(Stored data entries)
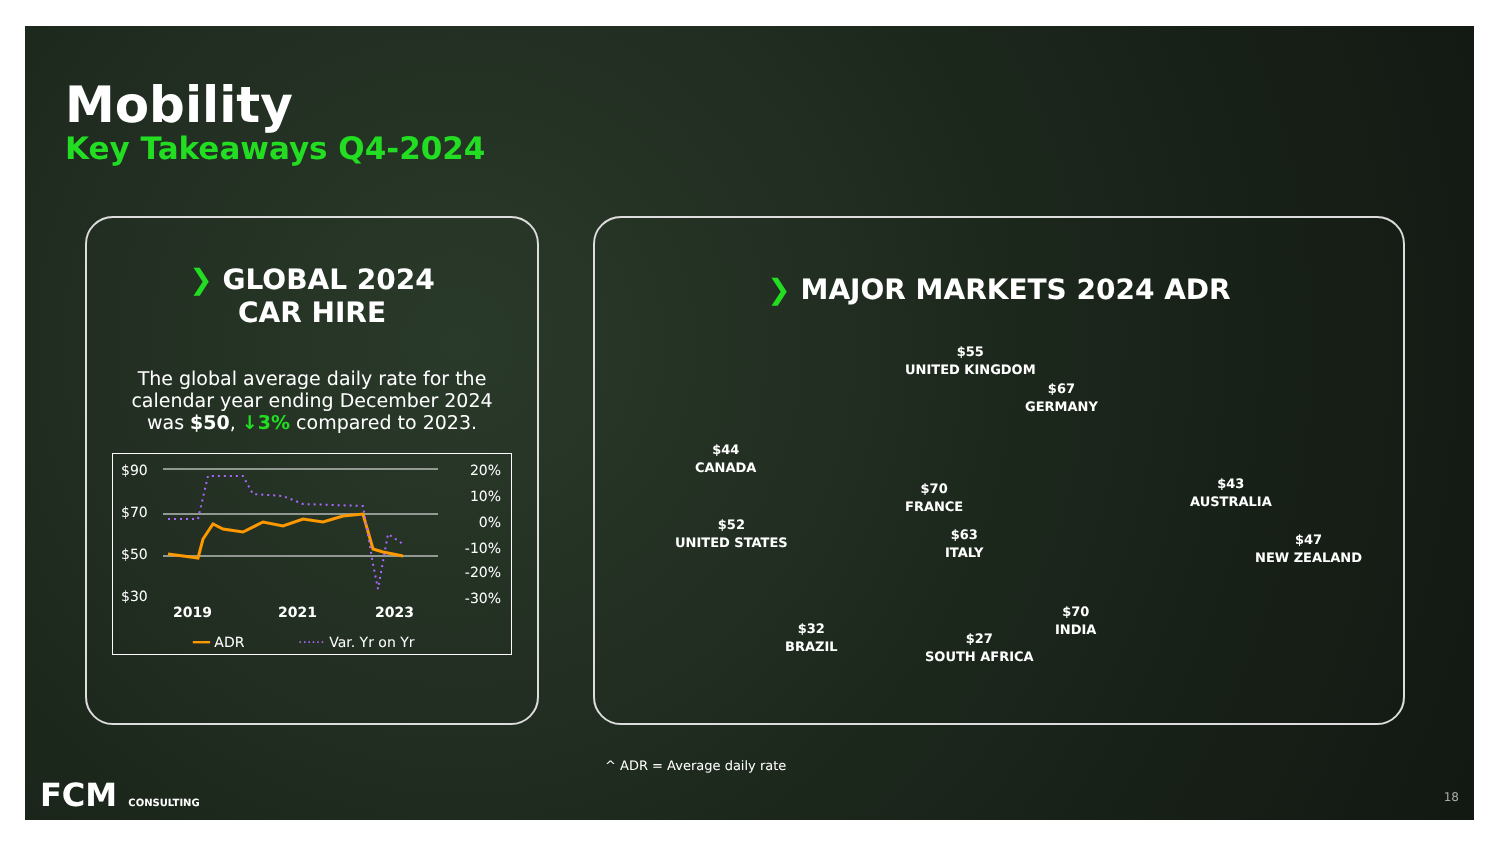Mobility
Key Takeaways Q4-2024
❯ GLOBAL 2024
CAR HIRE
The global average daily rate for the calendar year ending December 2024 was $50, ↓3% compared to 2023.
$90
$70
$50
$30
20%
10%
0%
-10%
-20%
-30%
2019 2021 2023
━━ ADR ······ Var. Yr on Yr
❯ MAJOR MARKETS 2024 ADR
$55
UNITED KINGDOM
$67
GERMANY
$44
CANADA
$70
FRANCE
$43
AUSTRALIA
$52
UNITED STATES
$63
ITALY
$47
NEW ZEALAND
$70
INDIA
$32
BRAZIL
$27
SOUTH AFRICA
^ ADR = Average daily rate
FCM CONSULTING 18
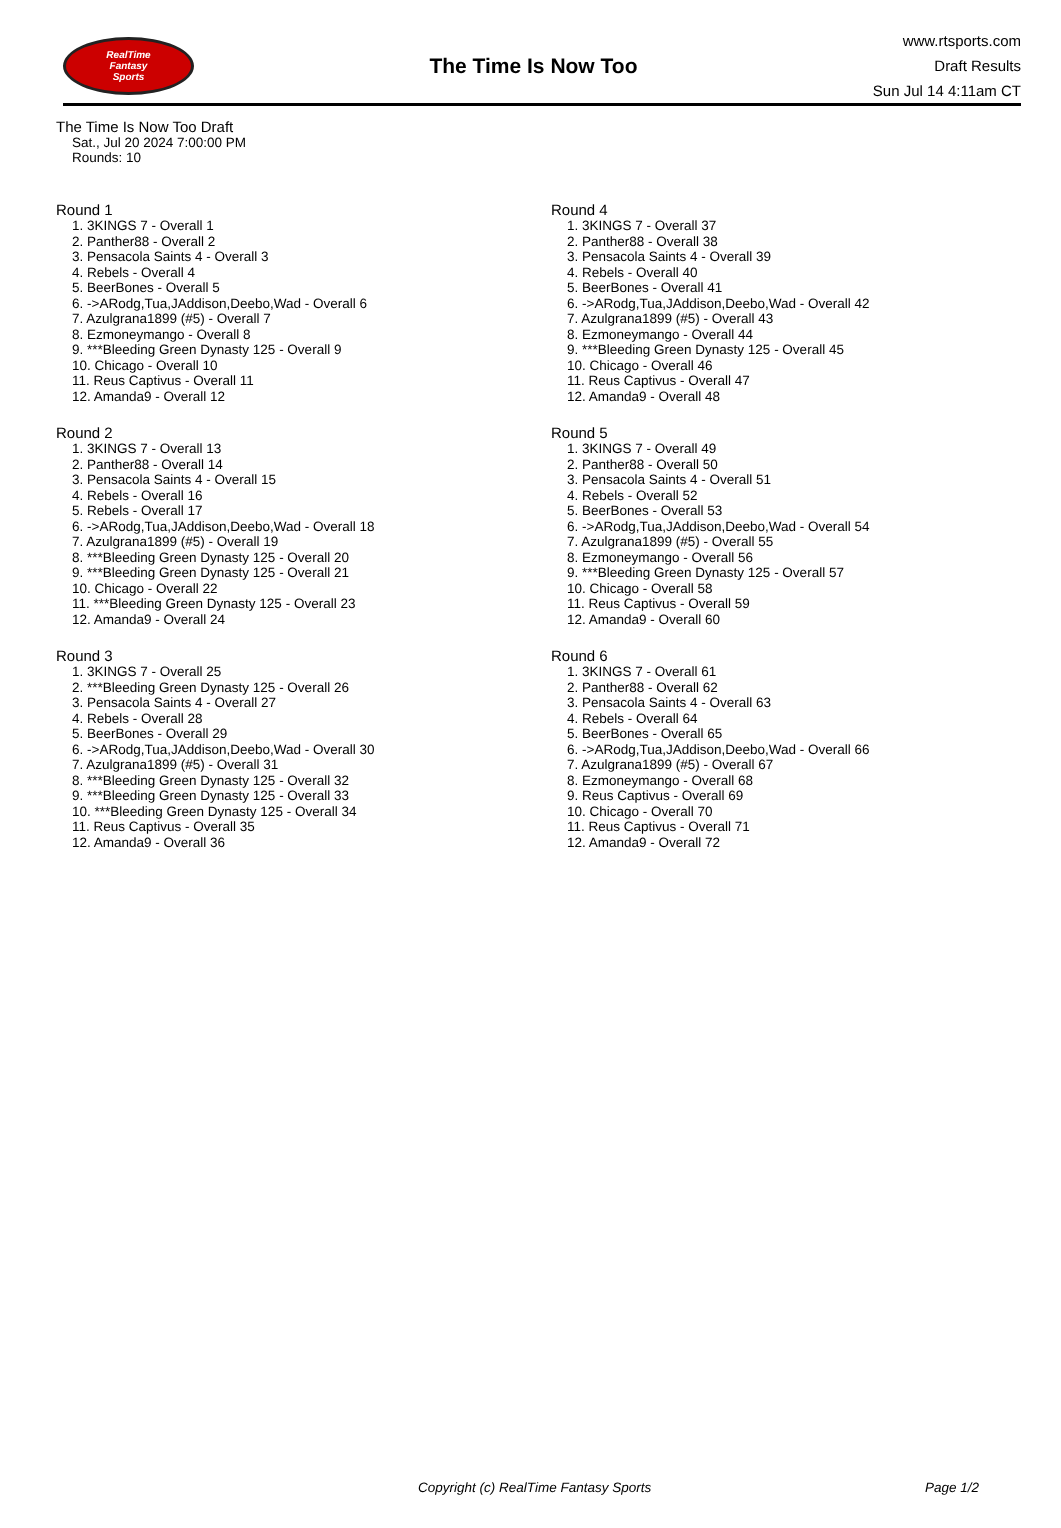RealTime
Fantasy
Sports
The Time Is Now Too
www.rtsports.com
Draft Results
Sun Jul 14 4:11am CT
The Time Is Now Too Draft
Sat., Jul 20 2024 7:00:00 PM
Rounds: 10
Round 1
1. 3KINGS 7 - Overall 1
2. Panther88 - Overall 2
3. Pensacola Saints 4 - Overall 3
4. Rebels - Overall 4
5. BeerBones - Overall 5
6. ->ARodg,Tua,JAddison,Deebo,Wad - Overall 6
7. Azulgrana1899 (#5) - Overall 7
8. Ezmoneymango - Overall 8
9. ***Bleeding Green Dynasty 125 - Overall 9
10. Chicago - Overall 10
11. Reus Captivus - Overall 11
12. Amanda9 - Overall 12
Round 2
1. 3KINGS 7 - Overall 13
2. Panther88 - Overall 14
3. Pensacola Saints 4 - Overall 15
4. Rebels - Overall 16
5. Rebels - Overall 17
6. ->ARodg,Tua,JAddison,Deebo,Wad - Overall 18
7. Azulgrana1899 (#5) - Overall 19
8. ***Bleeding Green Dynasty 125 - Overall 20
9. ***Bleeding Green Dynasty 125 - Overall 21
10. Chicago - Overall 22
11. ***Bleeding Green Dynasty 125 - Overall 23
12. Amanda9 - Overall 24
Round 3
1. 3KINGS 7 - Overall 25
2. ***Bleeding Green Dynasty 125 - Overall 26
3. Pensacola Saints 4 - Overall 27
4. Rebels - Overall 28
5. BeerBones - Overall 29
6. ->ARodg,Tua,JAddison,Deebo,Wad - Overall 30
7. Azulgrana1899 (#5) - Overall 31
8. ***Bleeding Green Dynasty 125 - Overall 32
9. ***Bleeding Green Dynasty 125 - Overall 33
10. ***Bleeding Green Dynasty 125 - Overall 34
11. Reus Captivus - Overall 35
12. Amanda9 - Overall 36
Round 4
1. 3KINGS 7 - Overall 37
2. Panther88 - Overall 38
3. Pensacola Saints 4 - Overall 39
4. Rebels - Overall 40
5. BeerBones - Overall 41
6. ->ARodg,Tua,JAddison,Deebo,Wad - Overall 42
7. Azulgrana1899 (#5) - Overall 43
8. Ezmoneymango - Overall 44
9. ***Bleeding Green Dynasty 125 - Overall 45
10. Chicago - Overall 46
11. Reus Captivus - Overall 47
12. Amanda9 - Overall 48
Round 5
1. 3KINGS 7 - Overall 49
2. Panther88 - Overall 50
3. Pensacola Saints 4 - Overall 51
4. Rebels - Overall 52
5. BeerBones - Overall 53
6. ->ARodg,Tua,JAddison,Deebo,Wad - Overall 54
7. Azulgrana1899 (#5) - Overall 55
8. Ezmoneymango - Overall 56
9. ***Bleeding Green Dynasty 125 - Overall 57
10. Chicago - Overall 58
11. Reus Captivus - Overall 59
12. Amanda9 - Overall 60
Round 6
1. 3KINGS 7 - Overall 61
2. Panther88 - Overall 62
3. Pensacola Saints 4 - Overall 63
4. Rebels - Overall 64
5. BeerBones - Overall 65
6. ->ARodg,Tua,JAddison,Deebo,Wad - Overall 66
7. Azulgrana1899 (#5) - Overall 67
8. Ezmoneymango - Overall 68
9. Reus Captivus - Overall 69
10. Chicago - Overall 70
11. Reus Captivus - Overall 71
12. Amanda9 - Overall 72
Copyright (c) RealTime Fantasy Sports Page 1/2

• **Problem description**:
Reproduce the lines of the entries above exactly, but only from the line containing "2. Panther88 - Overall 50" through the final line.

• **Output for this task**:
2. Panther88 - Overall 50
3. Pensacola Saints 4 - Overall 51
4. Rebels - Overall 52
5. BeerBones - Overall 53
6. ->ARodg,Tua,JAddison,Deebo,Wad - Overall 54
7. Azulgrana1899 (#5) - Overall 55
8. Ezmoneymango - Overall 56
9. ***Bleeding Green Dynasty 125 - Overall 57
10. Chicago - Overall 58
11. Reus Captivus - Overall 59
12. Amanda9 - Overall 60
Round 6
1. 3KINGS 7 - Overall 61
2. Panther88 - Overall 62
3. Pensacola Saints 4 - Overall 63
4. Rebels - Overall 64
5. BeerBones - Overall 65
6. ->ARodg,Tua,JAddison,Deebo,Wad - Overall 66
7. Azulgrana1899 (#5) - Overall 67
8. Ezmoneymango - Overall 68
9. Reus Captivus - Overall 69
10. Chicago - Overall 70
11. Reus Captivus - Overall 71
12. Amanda9 - Overall 72
Copyright (c) RealTime Fantasy Sports Page 1/2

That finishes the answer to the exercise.